Judging by the amount of data involved, it is doing streaming to/from something. Go check for NAS boxes, TVs, DVRs and video streamers. The wireless dongles that you buy for TVs are generally a rebranded version of a normal wireless dongle so check those for Buffalo and Azurewave MACs.

Sir, you are so right! It was an Apple TV connected to my friend's laptop which had the Azurewave g/n wi-fi card talking to the Buffalo g router. Nevertheless he deserves a slap

Thank you for your time and patience in answering a noob like me. I learned quiet a lot from this experience (especially not to believe the wireshark info always).

docrice

codeace wrote: »

Side note (Irrelevant): It was pretty interesting to about read your ESXi Network-in-a-box on your blog and have a question related to it. The ESXi in my lab has one vSwitch and 10 hosts on it.
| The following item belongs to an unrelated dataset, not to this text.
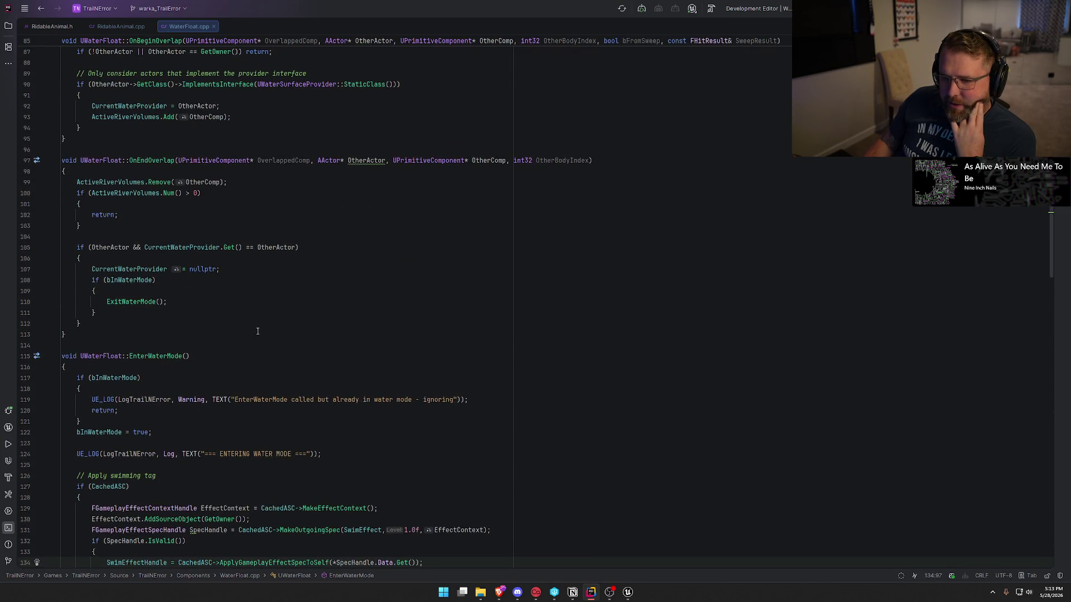
{"action": "left_click", "coordinate": [146, 149]}
{"action": "left_click", "coordinate": [145, 160]}
{"action": "left_click", "coordinate": [129, 304]}
{"action": "scroll", "coordinate": [336, 328], "scroll_direction": "down", "scroll_amount": 13}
I would like to split them into 2 different networks, one with 172.16.10.0/24 and another one with 192.168.10.0/24, to put 5 hosts on each network and essentially allow any host in one network to talk to hosts in both it's own network and the other network. I couldn't seem to find a way to do this without creating 2 vSwitches and connecting them through physical wires. Do you know if this is possible?
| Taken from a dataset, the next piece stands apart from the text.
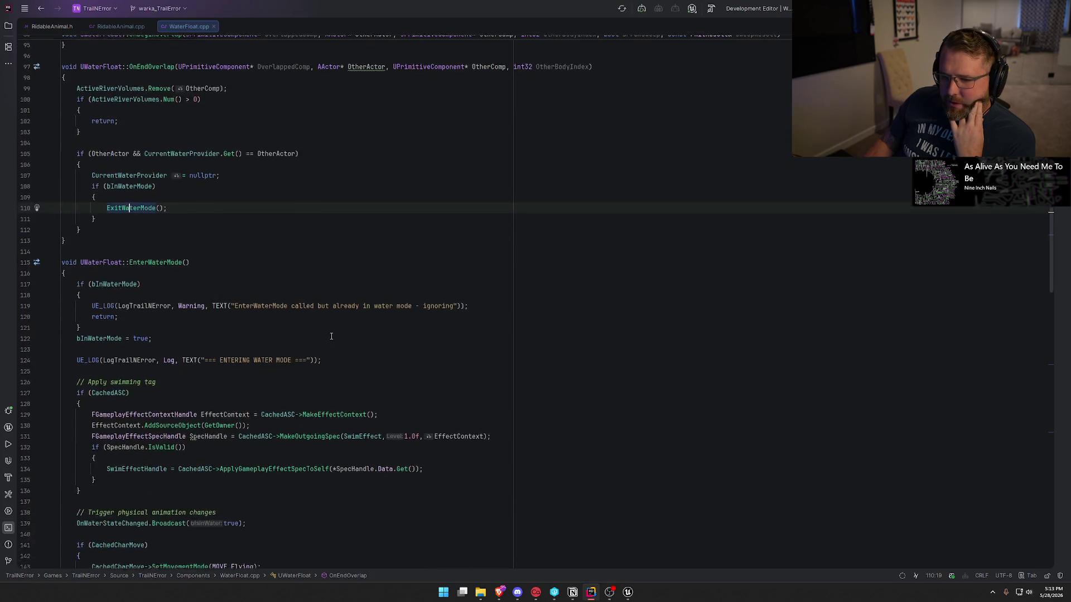
{"action": "scroll", "coordinate": [337, 326], "scroll_direction": "down", "scroll_amount": 12}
You're talking about routing between subnets, something vSwitches won't do. You'll have to set up a VM host as a router (Linux or BSD set for IP forwarding, for example) that has a virtual interface connected to each vSwitch.
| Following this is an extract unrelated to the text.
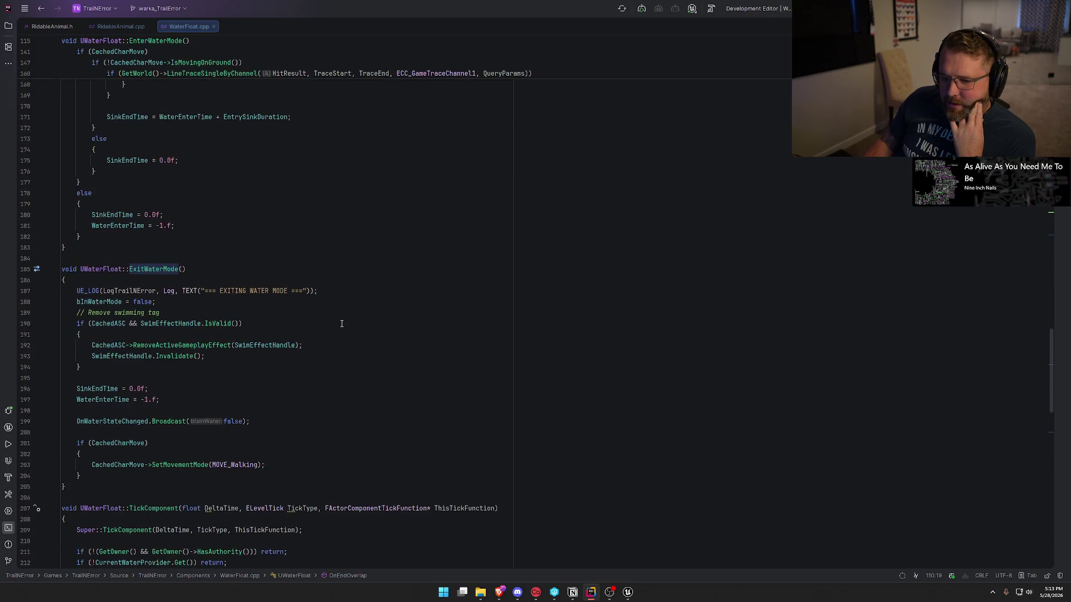
{"action": "scroll", "coordinate": [223, 300], "scroll_direction": "down", "scroll_amount": 3}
Optionally, you could set up port groups for each subnet on the vSwitch which identify their VLAN ID and then connect the ESXi host's physical interface (which is mapped to the vSwitch, assuming you have more than one interface on your ESXi server) to a physical switch's trunk port (and assuming the switch has a physical router connected to it).

A third option is to implement a router-on-a-stick design and have the ESXi's physical interface trunk up to a physical router's interface that's capable of configuring sub-interfaces (I'm referencing Cisco IOS here, although I assume other makes such as Juniper would do something similar).

codeace

@sidsanders

Using Kis[met|MAC] doesn't solve the issue, although I've used it to get a great deal of info on the wi-fi n/ws.

docrice wrote: »

You're talking about routing between subnets, something vSwitches won't do. You'll have to set up a VM host as a router (Linux or BSD set for IP forwarding, for example) that has a virtual interface connected to each vSwitch.

That's what I will need. All virtual. Really wish they had a virtual connector as in vSwitch0

---

> vConnector (Router)

---

> vSwitch1.

Thanks docrice!

tiersten

codeace wrote: »

That's what I will need. All virtual. Really wish they had a virtual connector as in vSwitch0

---

> vConnector (Router)

---

> vSwitch1.

Its called Nexus 1000V.

docrice

tiersten wrote: »

Its called Nexus 1000V.

Thanks for this. I didn't know about this product and will have to look into it.

tiersten

docrice wrote: »

Thanks for this. I didn't know about this product and will have to look into it.

60 day trial available.

Its actually a L2 switch but with some L3 and L4 features so probably not quite what codeace wants. The main part of it is actually a replacement for the vSwitch and actually inserts itself as a module into the ESX kernel. Its all managed by a VM.

codeace

tiersten wrote: »

Its called Nexus 1000V.

Interesting. Thanks!

tiersten wrote: »

The main part of it is actually a replacement for the vSwitch and actually inserts itself as a module into the ESX kernel. Its all managed by a VM.

That is one awesome feature to have. Actually it has more than what I want. Must ask ppl above me to try and buy this.